_Work instruction_
Reproduce the lines below word for word, leaving out the picture.

_Provided data_
____________
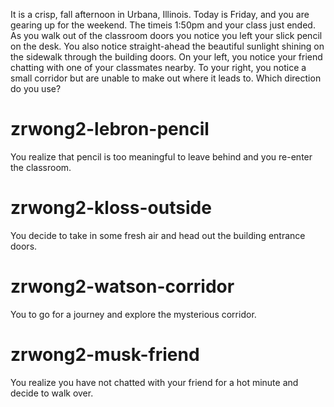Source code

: It is a crisp, fall afternoon in Urbana, Illinois. Today is Friday, and you are gearing up for the weekend. The timeis 1:50pm and your class just ended. As you walk out of the classroom doors you notice you left your slick pencil on the desk. You also notice straight-ahead the beautiful sunlight shining on the sidewalk through the building doors. On your left, you notice your friend chatting with one of your classmates nearby. To your right, you notice a small corridor but are unable to make out where it leads to. Which direction do you use?
# zrwong2-lebron-pencil
You realize that pencil is too meaningful to leave behind and you re-enter the classroom.
# zrwong2-kloss-outside
You decide to take in some fresh air and head out the building entrance doors.
# zrwong2-watson-corridor
You to go for a journey and explore the mysterious corridor.
# zrwong2-musk-friend
You realize you have not chatted with your friend for a hot minute and decide to walk over.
____________
_The completed task_
Source code

: It is a crisp, fall afternoon in Urbana, Illinois. Today is Friday, and you are gearing up for the weekend. The timeis 1:50pm and your class just ended. As you walk out of the classroom doors you notice you left your slick pencil on the desk. You also notice straight-ahead the beautiful sunlight shining on the sidewalk through the building doors. On your left, you notice your friend chatting with one of your classmates nearby. To your right, you notice a small corridor but are unable to make out where it leads to. Which direction do you use?
# zrwong2-lebron-pencil
You realize that pencil is too meaningful to leave behind and you re-enter the classroom.
# zrwong2-kloss-outside
You decide to take in some fresh air and head out the building entrance doors.
# zrwong2-watson-corridor
You to go for a journey and explore the mysterious corridor.
# zrwong2-musk-friend
You realize you have not chatted with your friend for a hot minute and decide to walk over.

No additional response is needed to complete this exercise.